For Pamela Munguti, 13, Tushinde’s scholarship has allowed her to dream again. Her mother died while she was an infant. She and four siblings were raised by an aunt. Pamela struggles with chronic illnesses but still does much of the cooking for the family.
Through the scholarship, she can attend school daily and enjoy learning. Tushinde’s scholarship has also allowed her to learn to play basketball at Mathare Primary School.
Tushinde Children’s Trust was set up in March 2010 after British philanthropist Megan Wright visited a project working in the Mathare slums. Wright was moved by the deplorable conditions at the slum. There were no sanitation, electricity services or running water.
One of Wright’s beneficiaries Tito Kilemi, 18, dreams of becoming a civil engineer. In their small, dark home in the slum with no running water or plumbing, he fetches water for his mother when he arrives from school in the evening.

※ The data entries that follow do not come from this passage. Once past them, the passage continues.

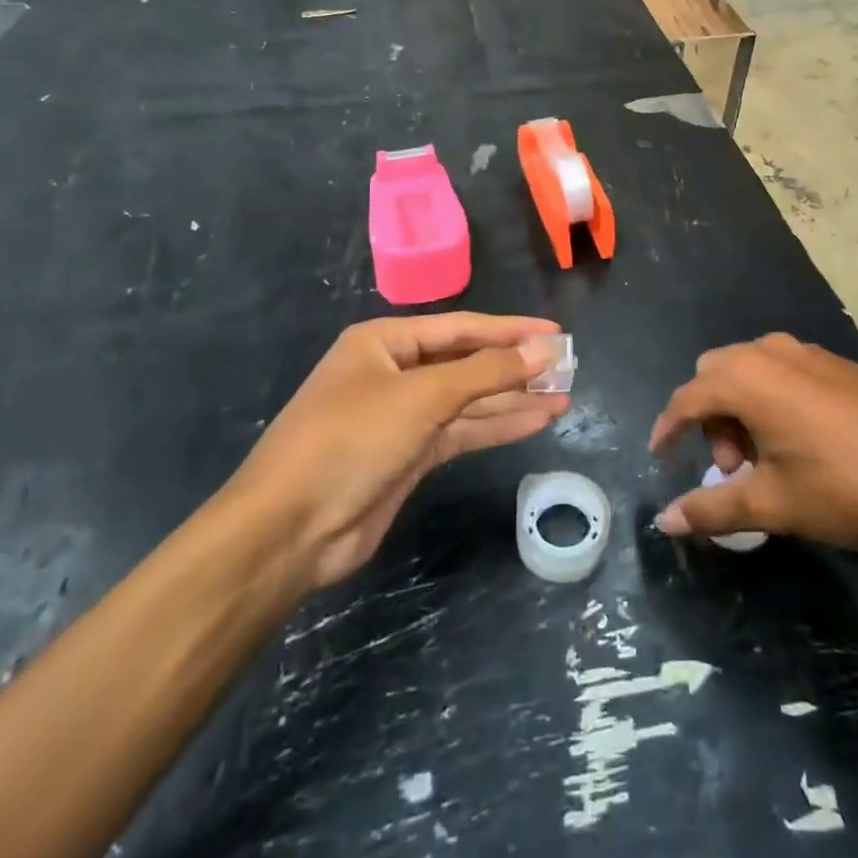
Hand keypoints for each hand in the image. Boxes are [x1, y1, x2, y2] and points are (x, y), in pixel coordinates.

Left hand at [224, 314, 568, 593]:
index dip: (512, 330)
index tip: (556, 332)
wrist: (289, 530)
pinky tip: (536, 421)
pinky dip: (497, 426)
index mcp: (386, 341)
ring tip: (564, 396)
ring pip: (470, 399)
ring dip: (514, 398)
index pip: (462, 327)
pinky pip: (463, 431)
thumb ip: (486, 372)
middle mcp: (395, 372)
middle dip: (516, 366)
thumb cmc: (351, 440)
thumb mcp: (422, 397)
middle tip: (567, 368)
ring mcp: (403, 416)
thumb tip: (543, 349)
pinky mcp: (410, 455)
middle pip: (468, 362)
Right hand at [648, 334, 857, 576]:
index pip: (687, 398)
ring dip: (741, 410)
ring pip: (750, 371)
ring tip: (768, 461)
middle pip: (715, 376)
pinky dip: (771, 401)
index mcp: (745, 378)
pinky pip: (782, 372)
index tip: (660, 457)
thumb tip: (664, 521)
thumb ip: (711, 509)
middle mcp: (769, 352)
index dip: (668, 429)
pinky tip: (801, 444)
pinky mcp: (835, 363)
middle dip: (710, 421)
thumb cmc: (842, 485)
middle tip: (733, 470)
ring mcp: (806, 352)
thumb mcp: (771, 504)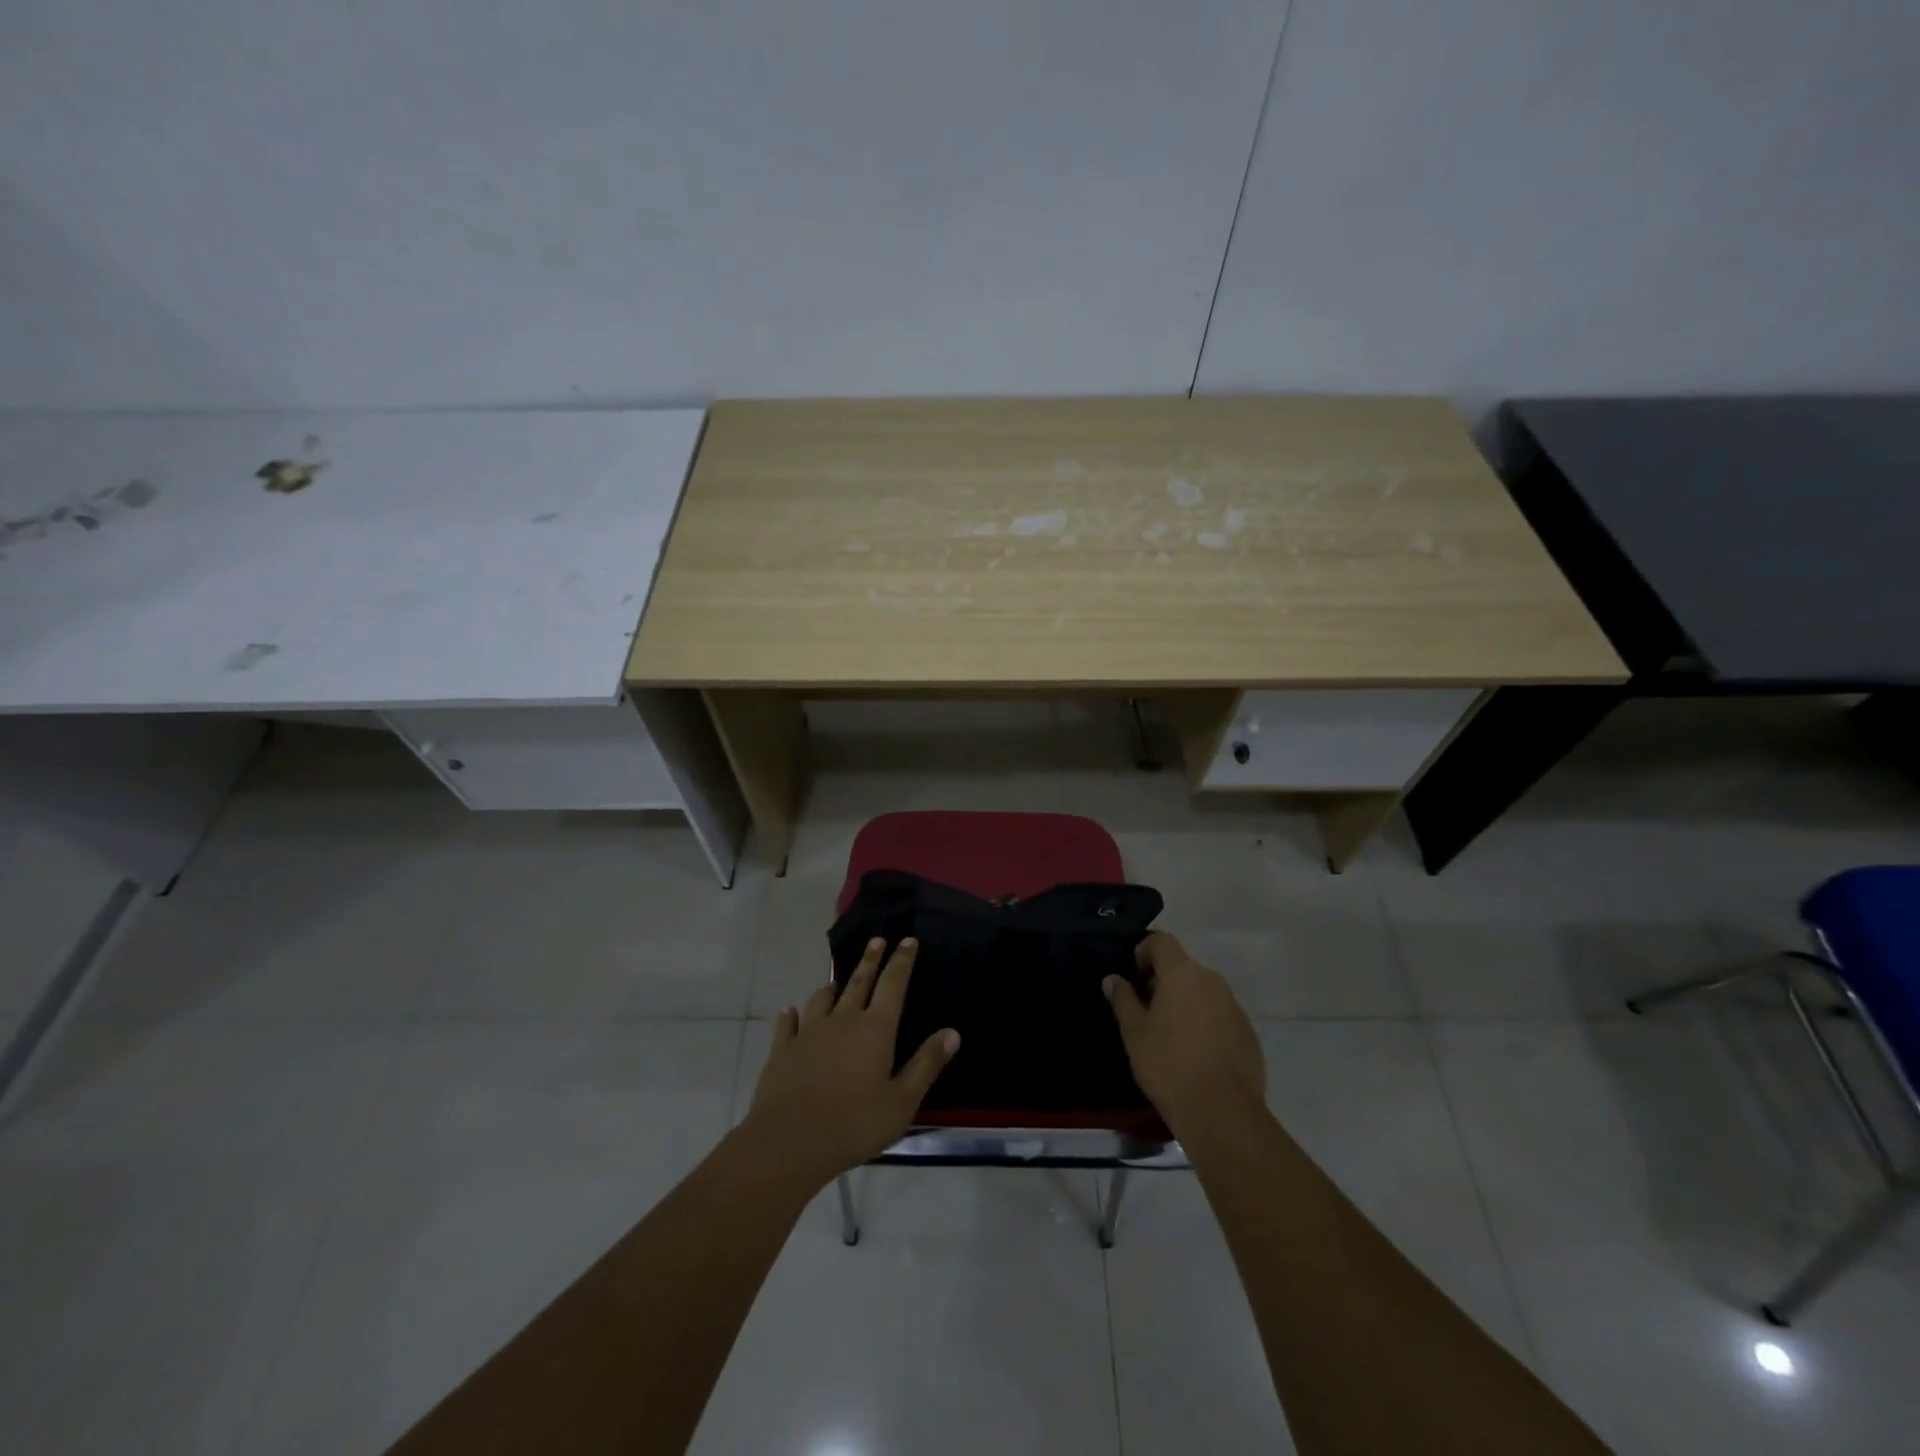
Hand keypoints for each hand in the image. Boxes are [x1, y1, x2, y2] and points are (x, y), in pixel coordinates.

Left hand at [742, 937, 959, 1187]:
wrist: (789, 1141)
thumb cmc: (854, 1124)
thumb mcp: (901, 1102)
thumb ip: (926, 1064)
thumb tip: (952, 1032)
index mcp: (875, 1030)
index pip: (893, 984)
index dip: (902, 961)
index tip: (907, 940)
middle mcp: (843, 1020)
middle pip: (859, 981)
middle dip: (870, 959)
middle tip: (876, 940)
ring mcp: (809, 1032)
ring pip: (822, 999)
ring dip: (832, 988)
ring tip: (836, 982)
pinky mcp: (782, 1049)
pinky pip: (788, 1023)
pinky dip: (791, 1015)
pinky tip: (790, 1012)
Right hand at [1104, 931, 1264, 1135]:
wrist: (1222, 1112)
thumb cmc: (1168, 1064)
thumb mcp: (1134, 1032)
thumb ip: (1123, 999)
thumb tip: (1113, 979)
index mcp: (1182, 973)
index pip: (1162, 941)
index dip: (1144, 951)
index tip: (1134, 976)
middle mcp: (1212, 981)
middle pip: (1183, 967)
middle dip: (1164, 981)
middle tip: (1147, 1010)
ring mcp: (1235, 1007)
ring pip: (1204, 992)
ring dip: (1186, 1003)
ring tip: (1171, 1035)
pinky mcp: (1249, 1033)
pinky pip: (1221, 1016)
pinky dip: (1206, 1024)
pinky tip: (1196, 1054)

Another beneficiary, Juliet Akinyi, once dreamed of becoming a nurse but was married at the age of 16. Tushinde’s assistance with rent, food and medical services has given her and her family a new lease of life.
The organisation’s social workers ensure a modest allowance for families surviving in poverty to cover basic needs, including food, rent and clothing.
During times of crisis, such as the Covid-19, Tushinde supplies food parcels to families, settles rent and other needs.
The families also receive basic medical care through referrals and financial support as well as counselling, training and awareness-raising activities though case management and regular family visits.
Tushinde also has a programme where families are assisted to become financially independent through vocational training or grants that allow them to venture into income generating activities.